A motorista de caminhão também relatou que o empresário é acostumado a humilhar e ameaça demitir funcionários dizendo que é primo do prefeito de Manaus. “Tudo está relatado no B.O sobre tudo que ele fazia conosco. Ele comete assédio moral, humilha as pessoas e diz ser primo do David Almeida”, reitera.

Medo

De acordo com outra vítima, que tem 42 anos, ela tinha medo de ficar a sós com Carlos Alberto Lemos de Almeida e acredita que o empresário seja uma pessoa bipolar.

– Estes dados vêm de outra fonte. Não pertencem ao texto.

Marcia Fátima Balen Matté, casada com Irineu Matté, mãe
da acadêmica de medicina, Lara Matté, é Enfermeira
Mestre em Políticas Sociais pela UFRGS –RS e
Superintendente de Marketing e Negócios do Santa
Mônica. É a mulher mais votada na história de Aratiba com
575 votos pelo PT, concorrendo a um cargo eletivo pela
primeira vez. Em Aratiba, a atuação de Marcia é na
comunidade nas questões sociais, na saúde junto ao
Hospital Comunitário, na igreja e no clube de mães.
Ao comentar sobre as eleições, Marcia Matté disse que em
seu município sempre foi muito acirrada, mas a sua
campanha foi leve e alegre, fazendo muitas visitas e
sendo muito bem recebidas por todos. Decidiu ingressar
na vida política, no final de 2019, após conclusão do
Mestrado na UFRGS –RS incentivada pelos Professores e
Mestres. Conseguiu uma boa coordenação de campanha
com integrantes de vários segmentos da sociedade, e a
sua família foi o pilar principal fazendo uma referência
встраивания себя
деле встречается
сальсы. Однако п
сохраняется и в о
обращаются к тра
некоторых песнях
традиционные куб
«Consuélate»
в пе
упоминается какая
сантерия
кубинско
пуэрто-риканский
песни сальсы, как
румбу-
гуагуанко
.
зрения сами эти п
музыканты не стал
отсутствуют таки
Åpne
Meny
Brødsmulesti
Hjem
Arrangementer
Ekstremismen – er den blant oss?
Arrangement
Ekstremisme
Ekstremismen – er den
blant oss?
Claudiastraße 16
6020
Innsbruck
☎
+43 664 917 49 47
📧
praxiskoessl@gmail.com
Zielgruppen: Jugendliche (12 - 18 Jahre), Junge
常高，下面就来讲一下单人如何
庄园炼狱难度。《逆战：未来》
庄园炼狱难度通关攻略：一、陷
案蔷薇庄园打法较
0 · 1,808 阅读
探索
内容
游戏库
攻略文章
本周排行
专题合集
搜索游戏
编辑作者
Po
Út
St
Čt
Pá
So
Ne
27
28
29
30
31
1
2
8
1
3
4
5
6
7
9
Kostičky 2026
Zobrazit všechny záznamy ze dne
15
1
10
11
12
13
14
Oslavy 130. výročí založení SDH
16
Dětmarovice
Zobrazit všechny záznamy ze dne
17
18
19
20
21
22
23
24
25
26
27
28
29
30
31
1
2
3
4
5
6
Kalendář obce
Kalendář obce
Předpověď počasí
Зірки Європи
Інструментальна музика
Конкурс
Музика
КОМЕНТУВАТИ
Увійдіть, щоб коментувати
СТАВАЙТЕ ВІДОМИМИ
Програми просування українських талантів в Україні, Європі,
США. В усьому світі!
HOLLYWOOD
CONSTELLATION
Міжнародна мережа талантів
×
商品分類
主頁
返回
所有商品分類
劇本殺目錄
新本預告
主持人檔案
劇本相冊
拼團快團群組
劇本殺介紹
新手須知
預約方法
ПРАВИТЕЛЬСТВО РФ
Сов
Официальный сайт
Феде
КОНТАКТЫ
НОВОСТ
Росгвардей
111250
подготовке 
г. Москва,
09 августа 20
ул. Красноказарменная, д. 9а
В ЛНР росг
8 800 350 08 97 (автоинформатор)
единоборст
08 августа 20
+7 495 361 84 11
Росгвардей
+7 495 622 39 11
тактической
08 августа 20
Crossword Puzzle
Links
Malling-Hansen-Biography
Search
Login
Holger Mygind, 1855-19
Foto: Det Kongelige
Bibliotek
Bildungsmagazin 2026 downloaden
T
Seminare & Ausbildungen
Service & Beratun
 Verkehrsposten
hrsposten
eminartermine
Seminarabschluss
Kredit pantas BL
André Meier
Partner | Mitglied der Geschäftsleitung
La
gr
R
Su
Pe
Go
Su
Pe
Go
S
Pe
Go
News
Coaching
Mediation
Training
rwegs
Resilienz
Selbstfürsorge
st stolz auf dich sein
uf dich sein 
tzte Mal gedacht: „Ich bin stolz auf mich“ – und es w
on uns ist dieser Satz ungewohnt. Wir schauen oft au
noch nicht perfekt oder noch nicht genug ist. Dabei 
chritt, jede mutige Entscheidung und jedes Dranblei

“Acho que essa pessoa é bipolar. Havia dias que era um excelente colega de trabalho, mas em outros momentos, deixava bem claro que o fato ser primo de uma autoridade pesa nas decisões e ordem. Tentamos deixar pra lá. Ele chegou a citar que minha roupa íntima era de velha e que me daria umas peças, eu só concordei saindo da sala sem jeito. Ele tinha uma forma de abordar a gente segurando o nosso maxilar, pedindo pra olhar fixo pra ele, eu só pedia licença para sair, mas isso não era todas às vezes. Por isso acho que ele tem problema psicológico”, disse.

Acusado promovido

As informações sobre o suposto assédio praticado por Carlos Alberto de Almeida só vêm a confirmar que ele deve ter proteção de alguém da prefeitura para continuar agindo impunemente. Ele ainda trabalhava em um Distrito de Obras quando foi acusado de assédio a primeira vez e a denúncia teria sido levada ao conhecimento do prefeito de Manaus.

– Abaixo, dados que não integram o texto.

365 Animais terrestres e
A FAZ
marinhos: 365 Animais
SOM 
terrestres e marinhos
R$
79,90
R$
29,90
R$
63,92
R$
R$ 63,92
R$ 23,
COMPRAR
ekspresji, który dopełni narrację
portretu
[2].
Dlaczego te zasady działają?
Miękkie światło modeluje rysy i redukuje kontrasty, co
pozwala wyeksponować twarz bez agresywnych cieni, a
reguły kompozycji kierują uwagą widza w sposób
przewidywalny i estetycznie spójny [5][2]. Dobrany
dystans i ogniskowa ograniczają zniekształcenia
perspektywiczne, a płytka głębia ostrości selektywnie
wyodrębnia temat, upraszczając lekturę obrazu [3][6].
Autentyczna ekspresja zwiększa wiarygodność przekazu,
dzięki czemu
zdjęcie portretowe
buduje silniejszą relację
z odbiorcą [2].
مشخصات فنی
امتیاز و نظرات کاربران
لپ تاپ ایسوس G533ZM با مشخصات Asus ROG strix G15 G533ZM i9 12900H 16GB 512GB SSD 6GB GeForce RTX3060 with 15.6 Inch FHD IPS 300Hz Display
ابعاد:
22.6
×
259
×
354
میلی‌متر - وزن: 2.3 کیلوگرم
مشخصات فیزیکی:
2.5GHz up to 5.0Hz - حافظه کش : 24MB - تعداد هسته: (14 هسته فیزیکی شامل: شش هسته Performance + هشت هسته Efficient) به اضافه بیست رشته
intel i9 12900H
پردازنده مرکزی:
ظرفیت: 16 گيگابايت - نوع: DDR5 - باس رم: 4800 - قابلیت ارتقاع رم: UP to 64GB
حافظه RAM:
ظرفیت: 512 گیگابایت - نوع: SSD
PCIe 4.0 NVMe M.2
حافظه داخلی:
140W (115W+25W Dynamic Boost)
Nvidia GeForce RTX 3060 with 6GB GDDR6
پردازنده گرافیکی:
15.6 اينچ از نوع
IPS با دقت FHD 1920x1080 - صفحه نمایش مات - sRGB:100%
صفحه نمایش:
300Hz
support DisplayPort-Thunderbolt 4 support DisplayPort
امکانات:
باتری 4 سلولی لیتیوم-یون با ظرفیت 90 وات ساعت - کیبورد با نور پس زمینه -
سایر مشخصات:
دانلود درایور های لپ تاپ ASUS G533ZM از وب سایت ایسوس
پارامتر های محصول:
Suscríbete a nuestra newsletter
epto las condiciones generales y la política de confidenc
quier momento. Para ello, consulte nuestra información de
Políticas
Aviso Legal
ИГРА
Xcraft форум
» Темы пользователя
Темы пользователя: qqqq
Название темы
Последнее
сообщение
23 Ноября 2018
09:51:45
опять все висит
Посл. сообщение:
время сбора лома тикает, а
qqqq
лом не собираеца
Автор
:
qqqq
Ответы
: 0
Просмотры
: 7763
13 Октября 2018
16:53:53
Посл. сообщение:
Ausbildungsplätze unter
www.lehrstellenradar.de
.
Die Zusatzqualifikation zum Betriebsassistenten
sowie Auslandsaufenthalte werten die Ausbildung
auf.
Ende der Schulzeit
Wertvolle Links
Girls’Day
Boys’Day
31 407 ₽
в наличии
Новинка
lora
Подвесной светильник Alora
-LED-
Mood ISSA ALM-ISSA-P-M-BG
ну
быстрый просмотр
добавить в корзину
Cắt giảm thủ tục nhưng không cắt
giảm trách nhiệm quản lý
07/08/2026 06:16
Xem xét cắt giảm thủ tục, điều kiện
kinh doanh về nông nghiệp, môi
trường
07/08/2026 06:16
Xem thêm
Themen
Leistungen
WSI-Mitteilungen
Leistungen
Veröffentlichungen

Mesmo com a denúncia, segundo as vítimas, a única coisa que aconteceu foi Carlos Almeida ser retirado do Distrito de Obras, mas recebeu uma espécie de promoção, já que foi transferido para um cargo na Seminf.
“Agora depois de tudo isso, ele está como chefe da terraplanagem da Seminf. Ele é penetra, mas manda em tudo lá”, reitera.
Ela também disse ser estranho, ele ser lotado em outra secretaria, mas continuar mandando e desmandando na Seminf. O Radar Amazônico fez uma consulta no Portal da Transparência da Prefeitura de Manaus e constatou que Carlos Alberto de Almeida é lotado na Secretaria Municipal da Mulher, Assistência Social e Cidadania (Semasc) como assessor especial.

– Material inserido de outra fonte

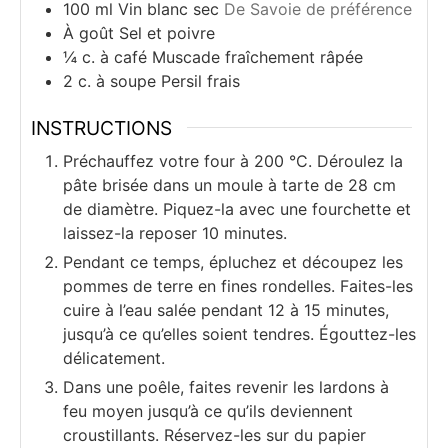
100
ml
Vin blanc sec
De Savoie de préférence
À goût
Sel et poivre
¼
c. à café
Muscade fraîchement râpée
2
c. à soupe
Persil frais
INSTRUCTIONS
Préchauffez votre four à 200 °C. Déroulez la
pâte brisée dans un moule à tarte de 28 cm
de diamètre. Piquez-la avec une fourchette et
laissez-la reposer 10 minutes.
Pendant ce temps, épluchez et découpez les
pommes de terre en fines rondelles. Faites-les
cuire à l’eau salée pendant 12 à 15 minutes,
jusqu’à ce qu’elles soient tendres. Égouttez-les
délicatement.
Dans une poêle, faites revenir les lardons à
feu moyen jusqu’à ce qu’ils deviennent
croustillants. Réservez-les sur du papier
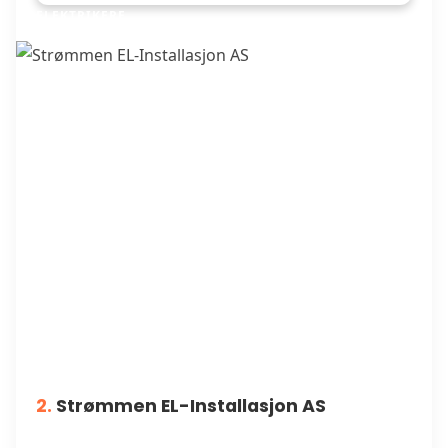
ELEKTRIKERE
2.
Strømmen EL-Installasjon AS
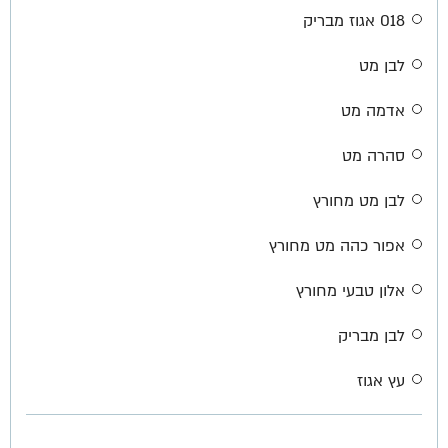
018 אגוז מבריק
לבן מט
אדמה מט
סהרה מט
לבן מט מחורץ
אפור כהה מט מחורץ
אלון טבעי מחורץ
לבן מבריק
עץ אגוז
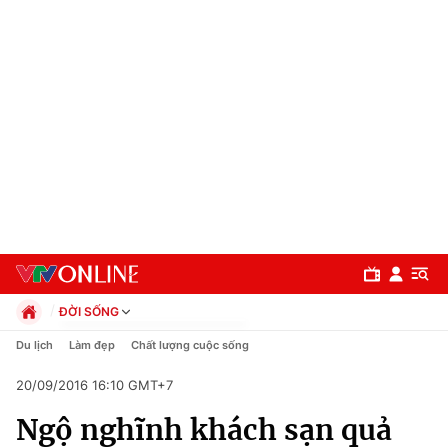
ĐỜI SỐNG
Chính trị
Du lịch
Làm đẹp
Chất lượng cuộc sống
Xã hội
20/09/2016 16:10 GMT+7
Pháp luật
Chuyên mục
Kinh tế
Ngộ nghĩnh khách sạn quả
Thể thao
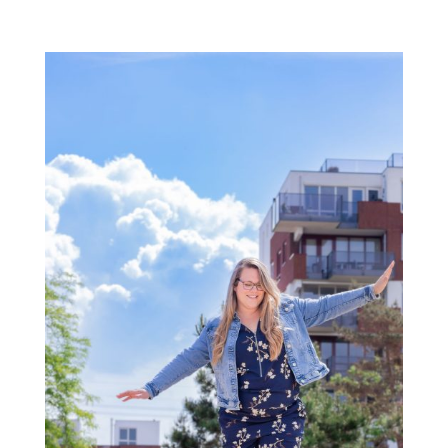
t
e
r
n
a
t
i
v
e
:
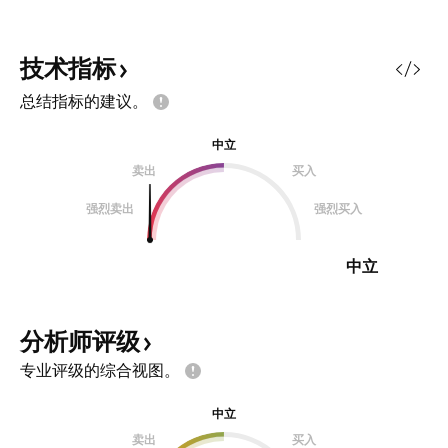
技术指标
总结指标的建议。
中立
卖出
买入
强烈卖出
强烈买入
中立
分析师评级
专业评级的综合视图。
中立
卖出
买入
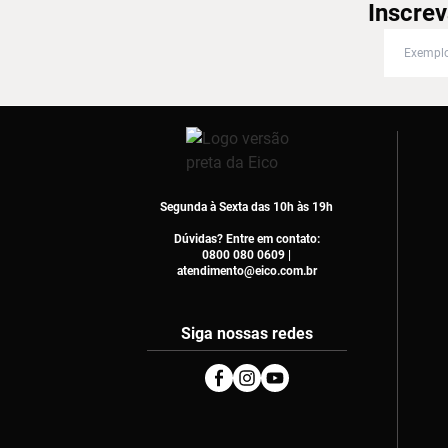
Inscrev
Inscreva
Segunda à Sexta das 10h às 19h
Dúvidas? Entre em contato:
0800 080 0609 |
atendimento@eico.com.br
Siga nossas redes
Facebook
Instagram
Youtube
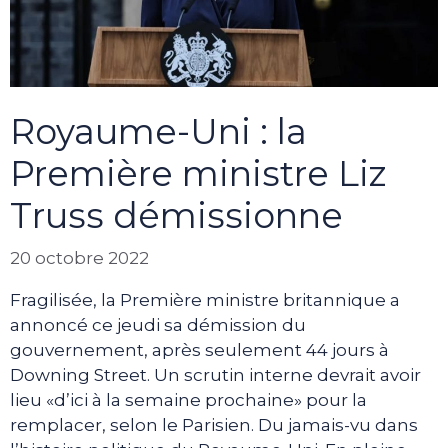
Royaume-Uni : la
Première ministre Liz
Truss démissionne
20 octobre 2022
Fragilisée, la Première ministre britannique a
annoncé ce jeudi sa démission du
gouvernement, après seulement 44 jours à
Downing Street. Un scrutin interne devrait avoir
lieu «d’ici à la semaine prochaine» pour la
remplacer, selon le Parisien. Du jamais-vu dans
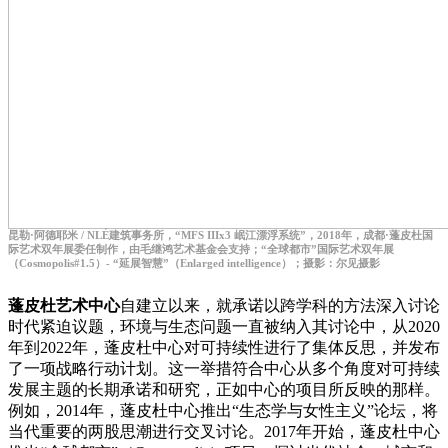
昆勒·阿德耶米 / NLÉ建筑事务所，“MFS IIIx3 岷江漂浮系统”，2018年，成都·蓬皮杜国
际艺术双年展委任制作，由毛继鸿艺术基金会支持；“全球都市”国际艺术双年展
（Cosmopolis#1.5）- “延展智慧”（Enlarged intelligence）；摄影：尔见摄影
蓬皮杜艺术中心
自建立以来，就承诺以跨学科的方法深入讨论
时代紧迫议题，环境与生态问题一直被纳入其讨论中，从2020
年到2022年，蓬皮杜中心对可持续性进行了集体反思，并发布
了一项战略行动计划。这一举措符合中心从多个角度对可持续
发展主题的长期承诺和研究，正如中心的项目所反映的那样。
例如，2014年，蓬皮杜中心推出“生态学与女性主义”论坛，将
当代重要的两股思潮进行交叉讨论。2017年开始，蓬皮杜中心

Informações do Portal da Transparência da Prefeitura de Manaus – Foto: Reprodução

Vale ressaltar que ele disputou o cargo de deputado estadual nas eleições de 2018 pelo partido Patriota, mas não foi eleito. Em sua declaração de candidato, à época, ele disse ser empresário.

Registro de candidatura no TSE – Foto: Reprodução

Resposta

O Radar Amazônico entrou em contato com a Seminf, por meio da Secretaria Municipal de Comunicação, solicitando esclarecimentos a respeito do caso de assédio sexual enviado ao Radar Amazônico. Até a publicação desta reportagem, não houve resposta.